**Task brief**
In the passage on modernity, explain in one to three sentences why Descartes holds that it is we, not the Ancients, who should be called Ancient.

**Document passage**
○ ○ ○ ○ ○

The development of this rhetoric continues through a series of processes: world rationalization, secularization of thought, loss of one’s fondness for community links, and assertion of individualism. In France, we are very aware of the strong moments of this movement. First, we have the quarrel of the Ancient and the Modern, in which the champions were, on the one hand, Boileau, Racine, Bossuet, La Bruyere, and, on the other, Quinault, Saint-Evremond, Fontenelle. The last of these was the author of Digression sur les Anciens et les Modernes which appeared during the same year (1688) that Perrault began his compilation of Paralleles des Anciens et des Modernes (1688–1692). Descartes had already affirmed that there is no reason

to bow down before the Ancient because of their great age, it is more ourselves who should be called Ancient. The world is now older than before and we have a greater experience of things.

Here we see that the old image of dwarves perched upon the shoulders of giants has reappeared. In fact, it was not only a question of the specific literary value within the works of Antiquity. The opposition was especially interested in the effectiveness of progress of intelligence and morality: the Ancient remained attached to the idea of an original and ‘natural’ simplicity, while the Modern believed in the beneficial effects of civilization.

Another important step was the period known as the Aufklarung, the Enlightenment, the Siecle des Lumieres which in France was the setting for the adventure of the Encyclopaedia. In a world plunging into obscurity due to the effacing of religious signals, there emerged a willingness to maintain an illuminated centre—and to assume the heritage—far from the models which had merely to be imitated. ‘Modernity’ provided support for ideas of progress and freedom: ‘Laisser faire (les hommes), laisser passer (les merchandises)’ ‘Let them do (men), let them pass (merchandise).’ This injunction coined by Gournay, became the motto of economical liberalism, an expression of modernity. Free examination, free expansion, free pleasure in fact cumulated their impact at the time of the Enlightenment, but it was not until the next century, with the continuation of the democratic and industrial revolutions, that modernity acquired its full political and economic significance.

Without a doubt, modernity is the inseparable companion of industrialization, of urbanization, and of the introduction of regular salaries, which characterize a productive society wholly placed under the sign of the division of work. It is also an integral part of a progressive movement towards a mass consumer society based upon standardization. The new way of life that it engenders, of which dissociation of work place and living environment, as observed by Max Weber, is just one aspect, corresponds to the organization of the ‘modern’ state, the centralized, the bureaucratic state and the promotion of the individual as an abstraction, which in turn creates the combination, in the universal de-realization exposed by Marx, of the rationality of the state—henceforth equipped with a constitution—and of private interests—which are linked solidly to ownership. However, the concepts we have just discussed are not, objectively speaking, the most essential part of what we are seeking to understand. This can be found in the anxiety which overtakes the individual freed from the old magic-religious mechanism and which will, in the end, only be alienated by new networks of mediation. Mobility has in fact reached a state of subjectivity and has rendered the identity of the subject uncertain, so that from then onwards it will be predisposed to instability.

○ ○ ○ ○ ○

**Given entries**
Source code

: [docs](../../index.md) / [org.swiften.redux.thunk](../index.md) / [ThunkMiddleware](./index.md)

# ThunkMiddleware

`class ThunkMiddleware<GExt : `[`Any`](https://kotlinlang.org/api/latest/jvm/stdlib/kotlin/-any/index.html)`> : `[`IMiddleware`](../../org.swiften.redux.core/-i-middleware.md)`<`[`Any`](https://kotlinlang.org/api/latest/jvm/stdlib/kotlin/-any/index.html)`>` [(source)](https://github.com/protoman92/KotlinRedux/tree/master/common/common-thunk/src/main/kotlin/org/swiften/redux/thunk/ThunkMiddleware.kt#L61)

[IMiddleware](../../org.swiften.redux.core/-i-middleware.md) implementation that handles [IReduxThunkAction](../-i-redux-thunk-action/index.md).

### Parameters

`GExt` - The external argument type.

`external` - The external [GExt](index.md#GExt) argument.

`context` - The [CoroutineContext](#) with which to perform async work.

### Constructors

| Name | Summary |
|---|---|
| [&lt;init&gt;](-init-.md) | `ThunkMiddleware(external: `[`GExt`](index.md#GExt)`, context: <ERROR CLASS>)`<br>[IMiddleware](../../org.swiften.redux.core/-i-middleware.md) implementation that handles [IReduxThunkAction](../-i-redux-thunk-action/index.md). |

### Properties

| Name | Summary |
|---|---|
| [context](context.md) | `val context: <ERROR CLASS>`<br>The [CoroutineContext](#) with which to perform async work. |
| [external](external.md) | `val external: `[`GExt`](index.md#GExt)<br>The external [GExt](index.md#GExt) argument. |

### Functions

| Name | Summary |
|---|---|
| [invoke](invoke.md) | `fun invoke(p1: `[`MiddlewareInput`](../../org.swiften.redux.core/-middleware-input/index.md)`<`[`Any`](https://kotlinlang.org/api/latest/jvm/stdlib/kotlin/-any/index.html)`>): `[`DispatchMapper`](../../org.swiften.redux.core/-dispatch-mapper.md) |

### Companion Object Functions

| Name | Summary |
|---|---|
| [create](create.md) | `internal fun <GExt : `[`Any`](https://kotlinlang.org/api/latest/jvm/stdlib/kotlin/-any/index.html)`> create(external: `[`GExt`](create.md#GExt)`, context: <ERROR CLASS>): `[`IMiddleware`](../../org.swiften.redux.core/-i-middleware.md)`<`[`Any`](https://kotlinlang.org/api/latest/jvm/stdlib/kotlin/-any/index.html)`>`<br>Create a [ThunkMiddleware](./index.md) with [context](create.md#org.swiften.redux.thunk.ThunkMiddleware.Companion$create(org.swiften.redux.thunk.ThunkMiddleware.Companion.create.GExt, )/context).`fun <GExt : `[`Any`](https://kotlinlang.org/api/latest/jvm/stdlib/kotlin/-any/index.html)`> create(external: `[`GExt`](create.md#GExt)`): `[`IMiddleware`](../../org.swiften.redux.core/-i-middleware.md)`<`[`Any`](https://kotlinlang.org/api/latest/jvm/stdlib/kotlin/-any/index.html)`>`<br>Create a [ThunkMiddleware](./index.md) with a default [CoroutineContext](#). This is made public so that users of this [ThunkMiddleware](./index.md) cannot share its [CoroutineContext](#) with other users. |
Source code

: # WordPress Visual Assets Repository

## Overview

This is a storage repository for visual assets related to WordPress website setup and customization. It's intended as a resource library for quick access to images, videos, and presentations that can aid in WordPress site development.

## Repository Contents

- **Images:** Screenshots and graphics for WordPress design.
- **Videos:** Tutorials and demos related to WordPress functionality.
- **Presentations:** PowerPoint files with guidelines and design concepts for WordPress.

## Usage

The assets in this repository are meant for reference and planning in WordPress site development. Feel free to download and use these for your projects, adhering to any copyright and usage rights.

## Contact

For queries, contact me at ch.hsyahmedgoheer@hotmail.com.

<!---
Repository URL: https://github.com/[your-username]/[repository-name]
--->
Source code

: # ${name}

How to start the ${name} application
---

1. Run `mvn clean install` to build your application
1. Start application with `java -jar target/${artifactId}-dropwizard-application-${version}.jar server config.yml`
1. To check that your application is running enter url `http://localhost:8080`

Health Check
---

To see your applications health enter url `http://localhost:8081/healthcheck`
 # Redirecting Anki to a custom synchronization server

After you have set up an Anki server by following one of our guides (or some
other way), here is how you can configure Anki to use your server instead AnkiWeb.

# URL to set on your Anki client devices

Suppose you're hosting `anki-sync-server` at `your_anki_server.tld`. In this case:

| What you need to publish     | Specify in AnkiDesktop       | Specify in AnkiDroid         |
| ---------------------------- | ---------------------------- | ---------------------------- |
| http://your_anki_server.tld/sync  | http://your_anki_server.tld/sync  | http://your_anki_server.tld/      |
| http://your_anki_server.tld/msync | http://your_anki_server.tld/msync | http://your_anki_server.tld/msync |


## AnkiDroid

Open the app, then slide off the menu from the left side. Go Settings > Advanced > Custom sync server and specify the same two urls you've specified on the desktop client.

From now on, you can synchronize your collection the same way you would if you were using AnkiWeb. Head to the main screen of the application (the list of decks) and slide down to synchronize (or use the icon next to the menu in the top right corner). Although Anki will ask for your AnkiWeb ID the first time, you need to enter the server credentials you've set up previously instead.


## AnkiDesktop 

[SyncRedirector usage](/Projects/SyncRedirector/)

○ ○ ○ ○ ○

**Task output**
Descartes holds that we should be called Ancient because the world is now older than it was before and we have a greater experience of things. For him, the great age of the Ancients gives no reason to bow down before them.